Patrice Talon veut contrôler la démographie béninoise. Dans l’interview accordée à la chaine française LCI la semaine dernière, le chef de l’Etat a laissé entendre que l’explosion démographique fait partie des problèmes à résoudre. « Le taux de croissance de la démographie est trop élevé et en décalage avec nos capacités à investir dans les infrastructures d’éducation, de santé, la création d’emplois », a-t-il dit. Et d’ajouter : « Il faut impérativement contrôler ce taux de progression de la démographie, donc contrôler les naissances. » Pour être plus clair, Patrice Talon a précisé : « Il faut trouver les moyens d’inciter au contrôle des naissances et même trouver des moyens un peu coercitifs pour que l’explosion qu’on observe ne se poursuive pas, sinon l’Afrique se porterait très mal. »

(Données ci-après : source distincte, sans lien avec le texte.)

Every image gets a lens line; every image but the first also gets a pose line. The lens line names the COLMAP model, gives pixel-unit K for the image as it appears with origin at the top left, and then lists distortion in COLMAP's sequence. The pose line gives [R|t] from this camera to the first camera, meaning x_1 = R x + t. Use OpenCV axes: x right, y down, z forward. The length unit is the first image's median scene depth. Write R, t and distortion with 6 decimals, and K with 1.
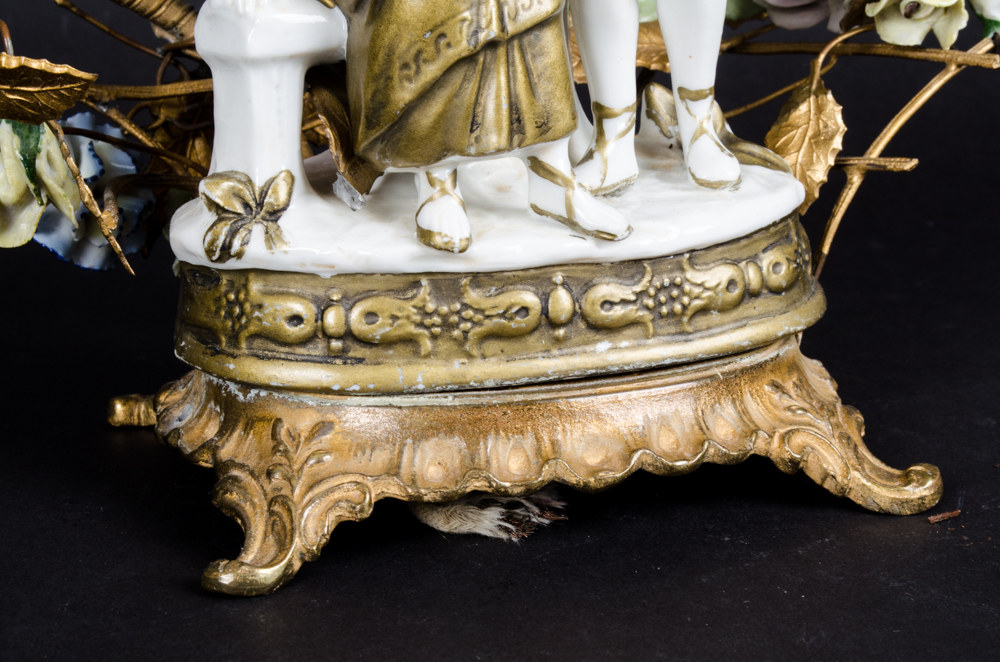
lens RADIAL K [[2162.7, 0, 500.0], [0, 2162.7, 331.0], [0, 0, 1]] dist [0.038015, 0.012560]
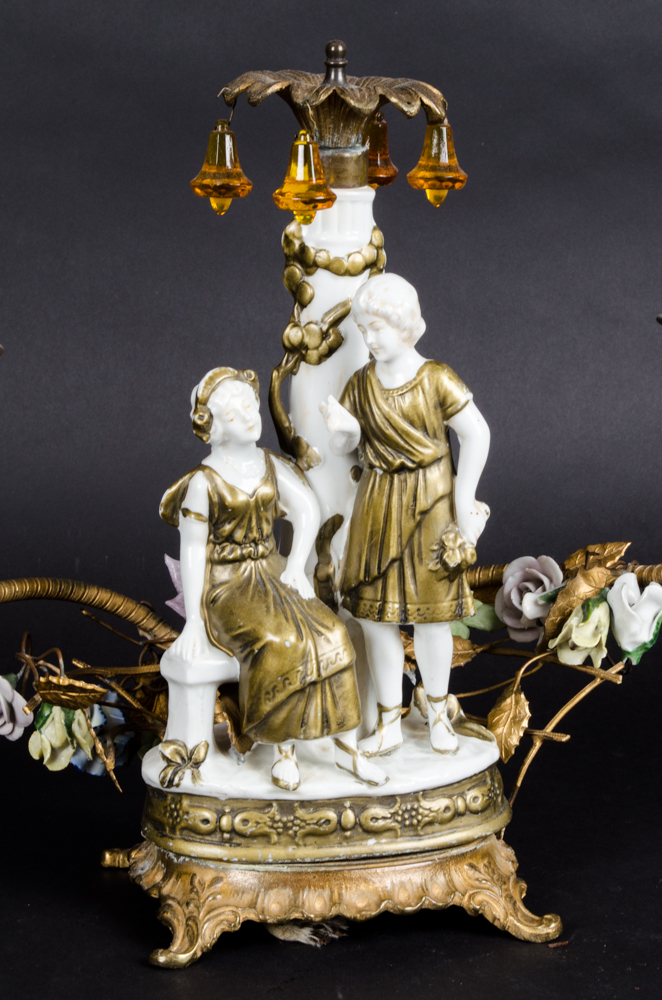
lens RADIAL K [[2300.6, 0, 331.0], [0, 2300.6, 500.0], [0, 0, 1]] dist [0.030338, 0.043193]
pose [[0.996774, 0.036031, -0.071720, 0.144080], [-0.042460, 0.995015, -0.090235, -0.104672], [0.068111, 0.092989, 0.993335, -0.982233]]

En réalité, ce n’est pas la première fois que le Chef de l’Etat évoque le sujet. En août 2022, dans une interview accordée au journal français Le Figaro, Patrice Talon avait laissé entendre qu’il faut de « la pédagogie et des mesures incitatives » pour contrôler la croissance démographique trop forte à son goût. La taille d’une population et sa jeunesse peuvent être un atout, [mais] son augmentation trop rapide est un frein pour son développement [puisque] quand dans un pays, la demande en matière d’éducation, de santé et de l’emploi croît beaucoup trop vite que l’investissement et l’offre dans ces trois domaines, le pays s’appauvrit », avait-il justifié.
Et donc depuis l’année dernière, j’attendais lesdites « mesures incitatives » devenus « moyens coercitifs » en 2023. Elles pourraient intervenir dans les semaines ou les mois à venir. Ce qui est sûr, c’est que cette annonce intervient au moment où tous les pays qui ont pratiqué des politiques de limitation des naissances cherchent désormais à faire marche arrière. Un pays comme la Chine qui a appliqué la politique de l’enfant unique de 1979 à 2015, appelle désormais ses citoyens à faire jusqu’à trois enfants. Or, durant cette période, les parents ayant plus d’un enfant étaient sanctionnés, le gouvernement avait même ordonné des centaines de millions d’avortements forcés et de stérilisation des femmes. Je vous passe les infanticides, les dizaines de millions d’enfants cachés et restés sans papier d’identité ainsi que les abandons de bébés filles, les parents voulant coûte que coûte avoir de garçon…
Mais aujourd’hui, on atteint une stagnation démographique voire un net recul des naissances qui menace même l’avenir du pays. Et si la première puissance démographique mondiale en vient à manquer de bras et de cerveaux pour faire fonctionner son économie, c’est son existence même qui est menacée. La Chine est une puissance économique d’abord du fait de sa nombreuse population. Mais alors que le gouvernement chinois met en œuvre des mesures d’incitation à la natalité, ce sont maintenant les couples qui décident de ne plus faire d’enfants.
Le cas de la Chine n’est pas sans rappeler celui du Pérou qui entre 1996 et 2000, avait procédé à la stérilisation forcée d’environ 270 000 femmes et 22 000 hommes. Le gouvernement du président Alberto Fujimori avait estimé à l’époque que la cause principale de la pauvreté était la croissance démographique. Et sa solution était bien entendu le contrôle radical et sauvage des naissances.
Avoir moins d’enfants d’accord, mais cette politique n’est pas fiable à long terme. L’Allemagne et le Japon mettent désormais en œuvre des politiques d’incitation à l’immigration sélective pour recruter à l’étranger la main-d’œuvre qui fait cruellement défaut aux entreprises et aux administrations. Malgré toutes les politiques d’incitation à la naissance, ces pays enregistrent une baisse de la fécondité qui a des effets directs sur l’économie.
Que fera donc Patrice Talon ? Quelle sera son option ? L’option chinoise ou péruvienne ? Elle est tentante, voire inévitable : limiter les naissances à un certain nombre, sanctionner tout dépassement, stériliser de gré ou de force les femmes trop fécondes mais pauvres. En Chine, les enfants issus de ces dépassements n’avaient pas droit à la scolarisation encore moins à une carte d’identité. On privait leurs parents du droit au travail dans l’administration publique…Patrice Talon aura-t-il le courage d’aller jusque-là ? Et quand on sait que cette politique anti-nataliste n’est pas une affaire de trois ans, on se demande également quel autre président peut poursuivre cette œuvre.